Com implacável precisão e lucidez, ficamos conhecendo aquela sociedade em que cada um é prisioneiro de sua condição social e sexual, em que o mais rasteiro cálculo materialista e comodista dita as regras (e que talvez seja menos hipócrita que a nossa, regida da mesma forma, porém onde se pratica outro discurso), como mostra a melhor amiga de Elizabeth, Charlotte, ao aceitar Mr. Collins como marido: “Sem pensar muito nem nos homens nem no matrimônio, o casamento sempre fora o seu objetivo; era a única condição digna para uma moça bem-educada e de pouca fortuna e por mais incertas que fossem as perspectivas de trazer felicidade, ainda era a forma mais agradável de se preservar da necessidade”.

Mesmo assim, provavelmente os leitores apaixonados por Jane Austen, como eu,  nunca cansarão de reler Orgulho e Preconceito é por causa mesmo da mudança de sentimentos de Elizabeth com relação a Mr. Darcy, depois que reconhece o caráter dúbio e escorregadio de Wickham (que seduzirá a irmã dela),  percorrendo lentamente (em termos psicológicos, não narrativos) o arco que vai da antipatia ao amor. E isso através de diálogos ainda insuperados (a cena da declaração de amor dele é particularmente antológica). Nem a descoberta da protagonista de Emma de que ama Mr. Knightley é tão marcante.

Outro prazer adicional é o de retomar contato com um dos pais mais deliciosamente irônicos já criados, Mr. Bennet, sempre roubando a cena quando aparece e que, entretanto, não escapa à prodigiosa visão crítica da genial escritora inglesa: “Elizabeth, no entanto, nunca fora cega à impropriedade do comportamento do pai como marido.
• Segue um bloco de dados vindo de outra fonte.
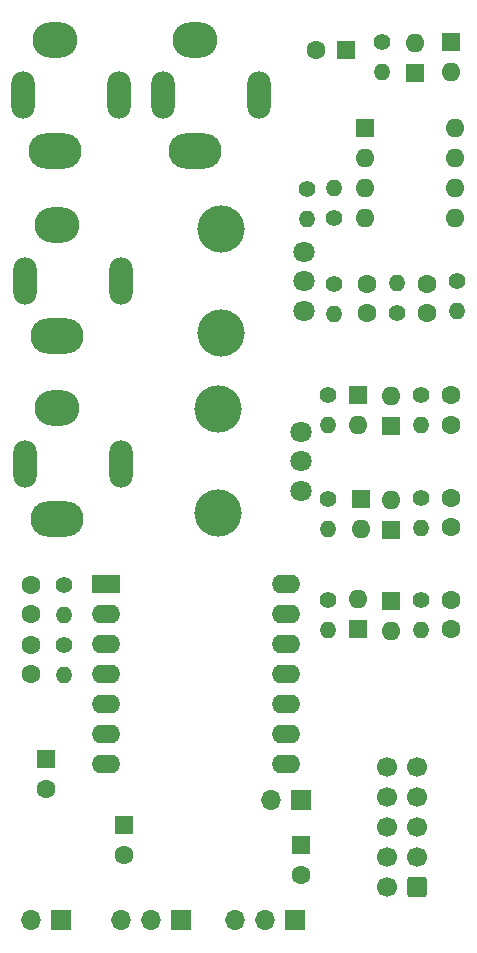
<source format=gbs>
%TF.GenerationSoftware,KiCad,Pcbnew,(6.0.1)*%
%TF.CreationDate,2022-09-27T15:47:34-04:00*%
%TF.ProjectId,SYNTH-VCO-02,53594e54-482d-4564-934f-2d30322e6b69,1*%
%TF.SameCoordinates,Original*%
%TF.FileFunction,Soldermask,Bot*%
%TF.FilePolarity,Negative*%
%FSLAX46Y46*%
G04 Gerber Fmt 4.6, Leading zero omitted, Abs format (unit mm)*
G04 Created by KiCad (PCBNEW (6.0.1)) date 2022-09-27 15:47:34*
%MOMM*%
%LPD*%
G01*
G04 APERTURE LIST*
G04 Aperture macros list*
%AMRoundRect*
0 Rectangle with rounded corners*
0 $1 Rounding radius*
0 $2 $3 $4 $5 $6 $7 $8 $9 X,Y pos of 4 corners*
0 Add a 4 corners polygon primitive as box body*
4,1,4,$2,$3,$4,$5,$6,$7,$8,$9,$2,$3,0*
0 Add four circle primitives for the rounded corners*
1,1,$1+$1,$2,$3*
1,1,$1+$1,$4,$5*
1,1,$1+$1,$6,$7*
1,1,$1+$1,$8,$9*
0 Add four rect primitives between the rounded corners*
20,1,$1+$1,$2,$3,$4,$5,0*
20,1,$1+$1,$4,$5,$6,$7,0*
20,1,$1+$1,$6,$7,$8,$9,0*
20,1,$1+$1,$8,$9,$2,$3,0*%
G04 Aperture macros list end*
%ADD10O,2.000000X4.000000*%
%ADD11O,4.500000X3.000000*%
%ADD12O,3.800000X3.000000*%
%ADD13R,1.600000X1.600000*%
%ADD14C,1.600000*%
%ADD15C,1.400000*%
%ADD16O,1.400000X1.400000*%
%ADD17O,1.600000X1.600000*%
%ADD18R,1.700000X1.700000*%
%ADD19O,1.700000X1.700000*%
%ADD20RoundRect,0.250000X0.600000X0.600000X-0.600000X0.600000X-0.600000X-0.600000X0.600000X-0.600000X0*%
%ADD21C,1.700000*%
%ADD22R,2.400000X1.600000*%
%ADD23O,2.400000X1.600000*%
%ADD24C,4.000000*%
%ADD25C,1.800000*%
G04 APERTURE END LIST*
D10*
%TO.C,J2*%
X207746000Y-30480000D03*
X199646000Y-30480000D03*
D11*
X202346000Y-35180000D03*
D12*
X202346000Y-25780000D03*
%TD*%
D10*
%TO.C,J4*%
X196062000Y-61676001D03*
X187962000Y-61676001D03*
D11*
X190662000Y-66376001D03*
D12*
X190662000Y-56976001D03*
%TD*%
D10*
%TO.C,J3*%
X196062000Y-46182001D03*
X187962000Y-46182001D03*
D11*
X190662000Y-50882001D03*
D12*
X190662000Y-41482001D03*
%TD*%
D10*
%TO.C,J1*%
X195870001Y-30480000D03*
X187770001Y-30480000D03*
D11*
X190470001Y-35180000D03*
D12*
X190470001Y-25780000D03*
%TD*%
D13*
%TO.C,C11*%
X211328000Y-93980000D03*
D14*
X211328000Y-96480000D03*
%TD*%
D15*
%TO.C,R7*%
X213614000Y-55831686D03*
D16*
X213614000Y-58371686D03*
%TD*%
D13*
%TO.C,C9*%
X189738000Y-86678888D03*
D14*
X189738000Y-89178888D03*
%TD*%
D13*
%TO.C,D1*%
X220980000Y-28603686D03*
D17*
X220980000Y-26063686D03*
%TD*%
D13*
%TO.C,D5*%
X216408000Y-64634315D03*
D17*
X216408000Y-67174315D03*
%TD*%
D13*
%TO.C,D8*%
X218948000Y-73270315D03*
D17*
X218948000Y-75810315D03*
%TD*%
D18*
%TO.C,SW2*%
X210804989Y-100273002D03*
D19*
X208264989Y-100273002D03*
X205724989Y-100273002D03*
%TD*%
D13*
%TO.C,D6*%
X218948000Y-67281686D03*
D17*
X218948000Y-64741686D03*
%TD*%
D18*
%TO.C,SW1*%
X191013004Y-100330000D03*
D19*
X188473004Y-100330000D03*
%TD*%
D15*
%TO.C,R13*%
X213614000Y-73202000D03*
D16*
X213614000Y-75742000D03*
%TD*%
D15*
%TO.C,R12*%
X191262000Y-77012000D03*
D16*
X191262000Y-79552000D03*
%TD*%
D15*
%TO.C,R3*%
X214122000Y-40844000D03*
D16*
X214122000Y-38304000D03*
%TD*%
D14*
%TO.C,C4*%
X224028000Y-58400000D03*
X224028000Y-55900000D03*
%TD*%
%TO.C,C5*%
X224028000Y-67056000D03*
X224028000Y-64556000D03*
%TD*%
D18*
%TO.C,SW4*%
X201152989Y-100330000D03*
D19*
X198612989Y-100330000D03*
X196072989Y-100330000D03*
%TD*%
D13*
%TO.C,D4*%
X218948000Y-58477372D03*
D17*
X218948000Y-55937372D03*
%TD*%
D14*
%TO.C,C2*%
X216916000Y-48952000D03*
X216916000Y-46452000D03*
%TD*%
D15*
%TO.C,R5*%
X219456000Y-48922000D03*
D16*
X219456000Y-46382000D03*
%TD*%
D15*
%TO.C,R8*%
X221488000Y-55831686D03*
D16*
X221488000Y-58371686D03*
%TD*%
D15*
%TO.C,R9*%
X213614000Y-64636000D03*
D16*
X213614000Y-67176000D03*
%TD*%
D14*
%TO.C,C7*%
X224028000Y-75692000D03*
X224028000Y-73192000D03*
%TD*%
D13*
%TO.C,D2*%
X224028000Y-26006315D03*
D17*
X224028000Y-28546315D03*
%TD*%
D13*
%TO.C,D7*%
X216154000Y-75692000D03*
D17*
X216154000Y-73152000D03*
%TD*%
D13*
%TO.C,U1*%
X216672000Y-33284000D03*
D17*
X216672000Y-35824000D03*
X216672000Y-38364000D03*
X216672000Y-40904000D03*
X224292000Y-40904000D03*
X224292000Y-38364000D03*
X224292000Y-35824000D03*
X224292000Y-33284000D03*
%TD*%
D15*
%TO.C,R1*%
X218186000Y-25958000D03*
D16*
X218186000Y-28498000D03*
%TD*%
D13*
%TO.C,D3*%
X216154000Y-55880001D03*
D17*
X216154000Y-58420001D03*
%TD*%
D14*
%TO.C,C3*%
X221996000Y-46452000D03*
X221996000Y-48952000D03*
%TD*%
D20*
%TO.C,J5*%
X221097500Y-97536000D03*
D21*
X218557500Y-97536000D03*
X221097500Y-94996000D03*
X218557500Y-94996000D03*
X221097500Y-92456000D03*
X218557500Y-92456000D03*
X221097500Y-89916000D03*
X218557500Y-89916000D03*
X221097500Y-87376000D03*
X218557500Y-87376000D03*
%TD*%
D15*
%TO.C,R11*%
X191262000Y-71932000D03*
D16*
X191262000Y-74472000D03*
%TD*%
D22*
%TO.C,U2*%
X194818000Y-71882000D03*
D23*
X194818000Y-74422000D03*
X194818000Y-76962000D03*
X194818000Y-79502000D03*
X194818000Y-82042000D03*
X194818000Y-84582000D03*
X194818000Y-87122000D03*
X210058000Y-87122000D03*
X210058000Y-84582000D03*
X210058000Y-82042000D03*
X210058000Y-79502000D03*
X210058000Y-76962000D03*
X210058000Y-74422000D03*
X210058000Y-71882000D03*
%TD*%
D18*
%TO.C,H1*%
X211333000Y-90170000D03*
D19*
X208793000Y-90170000D03*
%TD*%
D15*
%TO.C,R14*%
X221488000Y-73222000D03*
D16*
X221488000Y-75762000D03*
%TD*%
D14*
%TO.C,C8*%
X188468000Y-79522000D03*
X188468000Y-77022000D03*
%TD*%
D15*
%TO.C,R2*%
X211836000Y-38404000D03*
D16*
X211836000Y-40944000D03*
%TD*%
D15*
%TO.C,R6*%
X224536000Y-46228000D03*
D16*
X224536000Y-48768000D03*
%TD*%
D15*
%TO.C,R4*%
X214122000Y-46482000D03*
D16*
X214122000Y-49022000D03*
%TD*%
D13*
%TO.C,C1*%
X215073113Y-26670000D03*
D14*
X212573113Y-26670000D03*
%TD*%
D13*
%TO.C,C10*%
X196342000Y-92266888D03*
D14*
X196342000Y-94766888D03*
%TD*%
D15*
%TO.C,R10*%
X221488000Y-64586000D03*
D16*
X221488000Y-67126000D03*
%TD*%
D14*
%TO.C,C6*%
X188468000Y-74442000D03*
X188468000Y-71942000D03*
%TD*%
D24*
%TO.C,RV2*%
X204536000Y-50628000D03*
X204536000Y-41828000D03*
D25*
X211536000Y-48728000D03*
X211536000Y-46228000D03*
X211536000Y-43728000D03*
%TD*%
D24*
%TO.C,RV1*%
X204282000Y-65868000D03*
X204282000Y-57068000D03*
D25*
X211282000Y-63968000D03*
X211282000Y-61468000D03*
X211282000Y-58968000D03*
%TD*%
M02*

</source>
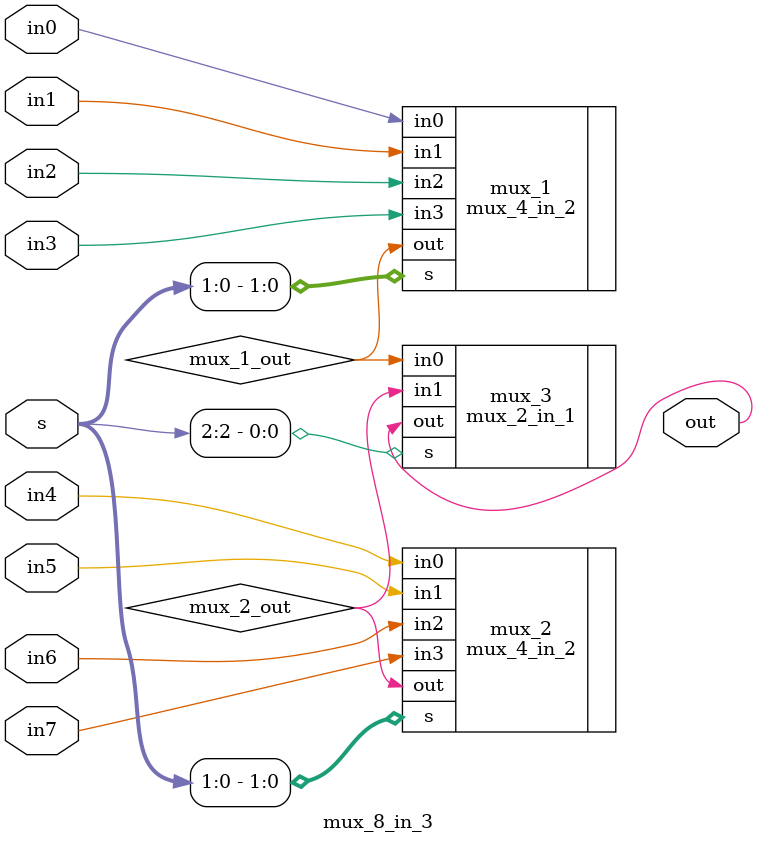
<source format=v>
module mux_8_in_3(
	input in0, in1, in2, in3, in4, in5, in6, in7,
	input [2:0] s,
	output out
	);
	
	wire mux_1_out, mux_2_out;
	
	mux_4_in_2 mux_1(
	 .in0(in0),
	 .in1(in1),
	 .in2(in2),
	 .in3(in3),
	 .s(s[1:0]),
	 .out(mux_1_out)
	);
	
	mux_4_in_2 mux_2(
	 .in0(in4),
	 .in1(in5),
	 .in2(in6),
	 .in3(in7),
	 .s(s[1:0]),
	 .out(mux_2_out)
	);
	
	mux_2_in_1 mux_3(
	 .in0(mux_1_out),
	 .in1(mux_2_out),
	 .s(s[2]),
	 .out(out)
	);
	
endmodule

</source>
Aquilo sempre a fizera sofrer mas, respeitando as suas qualidades  e grata pelo seu tratamento afetuoso, esforçava-se por esquecer o que não podia fingir não ver e bania dos seus pensamentos aquela contínua quebra das obrigações e do decoro conjugal, expondo a esposa ao desprezo das próprias filhas.”  Todavia, como resistir a um personagem que, quando sua tola esposa diz,”Você se diverte em me aborrecer, não tem compaixão pelos meus pobres nervos”, responde: “Está enganada, minha cara. Tenho um alto respeito pelos seus nervos. São meus velhos amigos. Ouço-a mencioná-los com consideração há pelo menos vinte anos.”